Interviews

Neoadjuvant Endocrine Therapy Less Toxic Than Chemo in Advanced, ER-Positive Breast Cancer

abMiami, Florida—At the 37th Annual Miami Breast Cancer Conference, Aditya Bardia, MD, MPH, Director, Precision Medicine, Center for Breast Cancer, and Attending Physician, Massachusetts General Hospital Cancer Center, Harvard Medical School, Boston, will discuss the use of neoadjuvant endocrine therapy versus chemotherapy for the treatment of patients with locally advanced, estrogen receptor (ER)-positive breast cancer.

In an interview with Oncology Learning Network, Dr Bardia spoke about how therapy for locally advanced, ER-positive breast cancer has advanced in recent years, the challenges associated with management of this disease, and a study comparing neoadjuvant endocrine therapy with chemotherapy in this patient population.

How has the treatment landscape for locally advanced, ER-positive breast cancer evolved in recent years?

Over the past few years, there has been a spurt in clinical trials investigating endocrine therapy–based regimens in the neoadjuvant setting.

For example, the LORELEI trial evaluated letrozole with or without the PI3K inhibitor taselisib, the NEO-ORB trial evaluated letrozole with or without the PI3K inhibitor alpelisib, the neoMONARCH trial evaluated anastrozole with or without the CDK 4/6 inhibitor abemaciclib, the PALLET trial evaluated letrozole with or without the CDK 4/6 inhibitor palbociclib, and the CORALEEN trial evaluated letrozole plus the CDK 4/6 inhibitor ribociclib versus chemotherapy—all in the setting of locally advanced, ER-positive breast cancer.

What challenges do clinicians face with the management of ER-positive breast cancer?

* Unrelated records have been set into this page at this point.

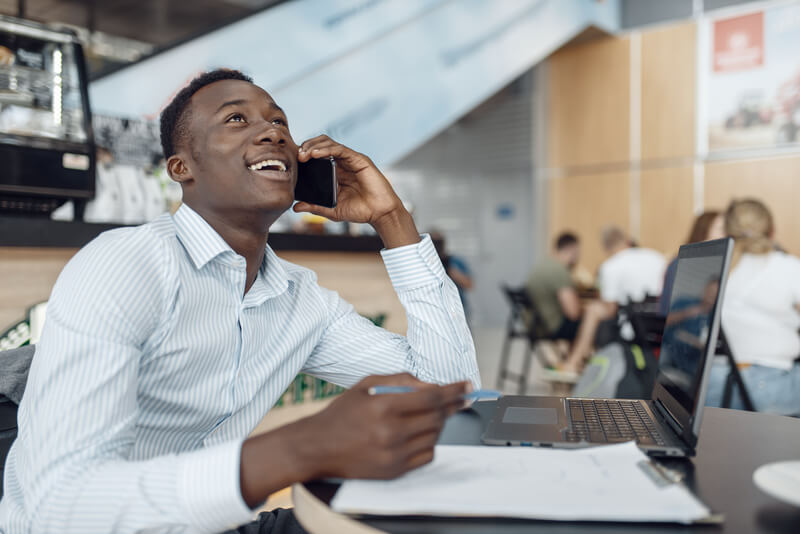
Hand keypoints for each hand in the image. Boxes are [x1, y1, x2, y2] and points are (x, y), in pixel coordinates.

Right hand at [238, 373, 468, 506]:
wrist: (317, 447)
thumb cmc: (342, 413)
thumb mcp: (366, 384)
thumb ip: (401, 380)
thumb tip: (431, 384)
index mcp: (383, 405)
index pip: (432, 396)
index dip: (454, 390)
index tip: (468, 386)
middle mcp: (390, 432)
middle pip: (438, 416)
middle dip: (451, 405)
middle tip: (458, 398)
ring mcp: (394, 454)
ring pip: (435, 435)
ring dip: (438, 422)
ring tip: (426, 414)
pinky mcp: (395, 471)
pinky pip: (427, 454)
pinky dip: (429, 441)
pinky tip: (417, 433)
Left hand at [294, 136, 418, 247]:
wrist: (379, 213)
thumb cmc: (360, 211)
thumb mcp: (332, 210)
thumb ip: (315, 207)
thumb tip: (295, 207)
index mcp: (335, 172)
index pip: (316, 156)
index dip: (304, 154)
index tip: (293, 162)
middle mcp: (341, 163)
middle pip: (320, 145)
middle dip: (306, 147)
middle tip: (297, 156)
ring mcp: (350, 160)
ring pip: (328, 143)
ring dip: (314, 146)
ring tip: (304, 154)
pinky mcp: (359, 159)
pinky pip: (340, 149)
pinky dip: (327, 149)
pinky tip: (316, 154)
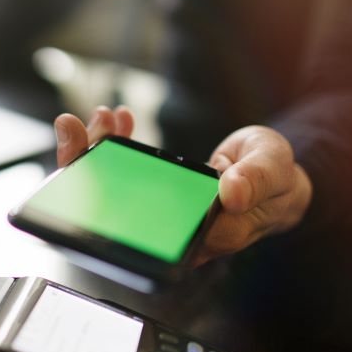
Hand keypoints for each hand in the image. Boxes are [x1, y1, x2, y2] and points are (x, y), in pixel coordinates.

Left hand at [53, 110, 311, 266]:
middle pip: (116, 211)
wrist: (277, 181)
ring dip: (98, 150)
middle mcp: (178, 229)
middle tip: (74, 129)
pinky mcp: (159, 194)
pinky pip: (127, 173)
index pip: (148, 230)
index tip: (94, 165)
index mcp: (207, 234)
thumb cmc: (277, 180)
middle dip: (87, 166)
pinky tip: (118, 119)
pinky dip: (118, 143)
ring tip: (100, 117)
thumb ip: (257, 179)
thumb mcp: (276, 170)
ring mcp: (165, 214)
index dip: (112, 203)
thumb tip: (231, 193)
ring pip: (116, 189)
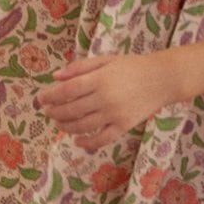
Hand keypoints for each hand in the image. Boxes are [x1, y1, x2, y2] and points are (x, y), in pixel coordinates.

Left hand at [36, 50, 175, 151]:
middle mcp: (105, 97)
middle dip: (55, 112)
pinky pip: (101, 139)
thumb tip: (56, 77)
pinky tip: (78, 141)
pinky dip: (87, 143)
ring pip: (82, 126)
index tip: (41, 99)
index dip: (51, 96)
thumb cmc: (132, 66)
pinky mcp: (123, 126)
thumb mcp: (106, 60)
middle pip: (72, 109)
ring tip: (58, 123)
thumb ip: (81, 67)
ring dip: (66, 126)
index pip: (68, 90)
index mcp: (100, 78)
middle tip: (47, 112)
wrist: (162, 79)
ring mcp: (114, 114)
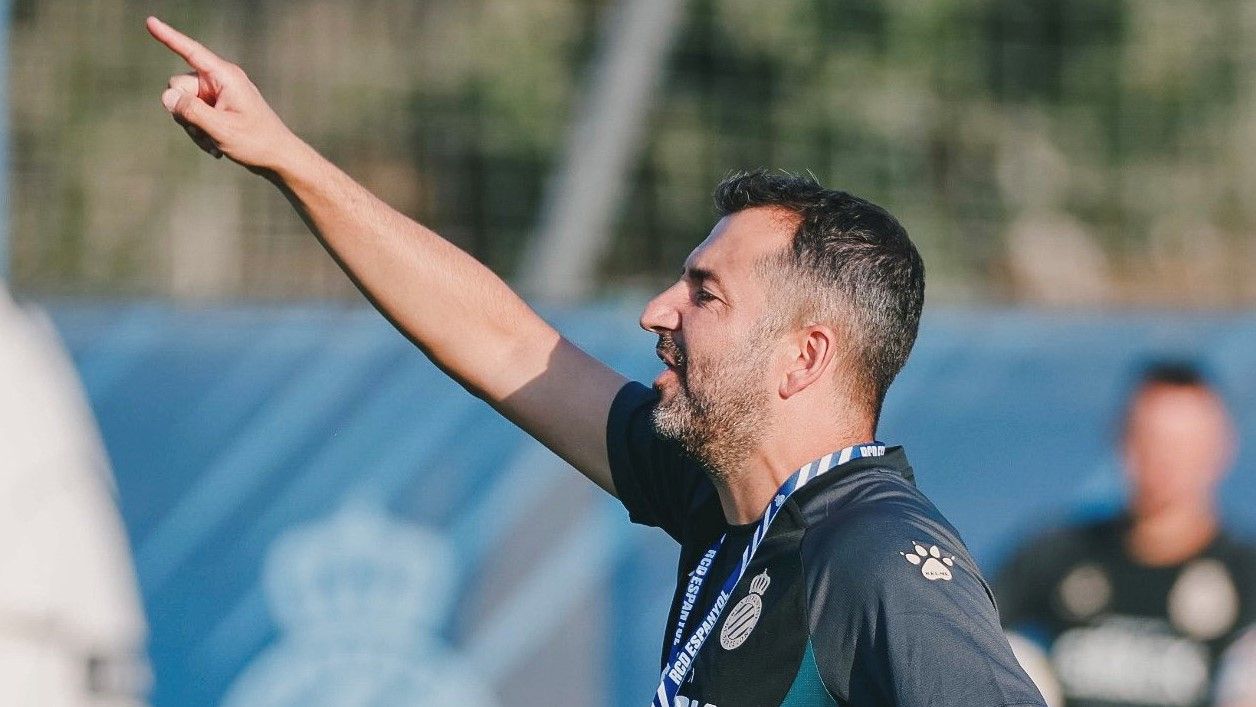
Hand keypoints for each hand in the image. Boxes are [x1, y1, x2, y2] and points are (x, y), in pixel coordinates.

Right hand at [146, 16, 299, 171]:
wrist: (278, 158)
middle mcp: (220, 80)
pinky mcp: (216, 107)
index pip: (191, 51)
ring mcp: (217, 94)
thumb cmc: (256, 142)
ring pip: (182, 103)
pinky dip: (199, 131)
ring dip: (192, 126)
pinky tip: (215, 147)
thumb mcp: (221, 129)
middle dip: (183, 111)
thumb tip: (167, 96)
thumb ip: (191, 111)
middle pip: (179, 85)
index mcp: (226, 77)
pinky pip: (192, 114)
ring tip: (215, 144)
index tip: (149, 21)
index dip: (168, 37)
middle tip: (206, 132)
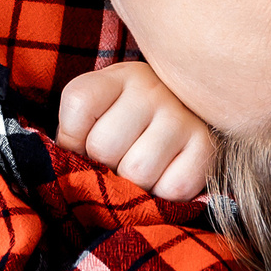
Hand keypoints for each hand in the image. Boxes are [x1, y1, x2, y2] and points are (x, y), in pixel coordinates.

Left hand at [55, 61, 215, 200]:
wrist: (192, 114)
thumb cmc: (131, 123)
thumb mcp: (100, 111)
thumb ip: (75, 131)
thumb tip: (62, 164)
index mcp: (119, 76)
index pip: (79, 103)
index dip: (72, 136)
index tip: (86, 140)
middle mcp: (152, 88)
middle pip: (104, 146)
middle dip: (105, 165)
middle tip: (119, 159)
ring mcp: (182, 116)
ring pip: (137, 171)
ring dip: (135, 184)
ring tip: (142, 168)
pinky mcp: (208, 146)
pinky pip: (173, 188)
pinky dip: (165, 194)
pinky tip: (166, 175)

ER-positive tumors are generally highly responsive to endocrine treatment. While endocrine therapy is the mainstay of treatment for ER-positive breast cancer, including localized breast cancer, the use of neoadjuvant endocrine therapy is very low despite the various advantages of the neoadjuvant approach.

This is partly due to concerns of delayed time to response compared to cytotoxic chemotherapy, lack of large trials comparing neoadjuvant endocrine therapy with chemotherapy, lack of validated biomarkers to guide choice of neoadjuvant endocrine therapy versus chemotherapy, and debate on the optimal endocrine-based backbone.

Please briefly discuss the use of neoadjuvant endocrine therapy versus chemotherapy for locally advanced, ER-positive breast cancer.

In a comprehensive systematic review and meta-analysis conducted by our group, we evaluated the efficacy of various neoadjuvant endocrine therapies, including combination strategies, for ER-positive breast cancer, and identified that neoadjuvant endocrine therapy, even as monotherapy, is associated with similar response rates as neoadjuvant combination chemotherapy, but with significantly lower toxicity.

Given the low toxicity associated with neoadjuvant endocrine therapy, and the recent development of better targeted therapies, it would be important to reconsider it as a treatment option in the neoadjuvant setting for the “correct” patient population. However, determining the “correct” patient population for neoadjuvant endocrine-based therapy remains an unanswered question, and will be best addressed by additional biomarker-based neoadjuvant studies.

While there have been prospective biomarker-guided studies in the adjuvant setting, like the TailoRx trial, we need well-powered studies in the neoadjuvant setting to help guide the appropriate choice of neoadjuvant endocrine-based versus chemotherapy-based treatment for patients with advanced, ER-positive breast cancer.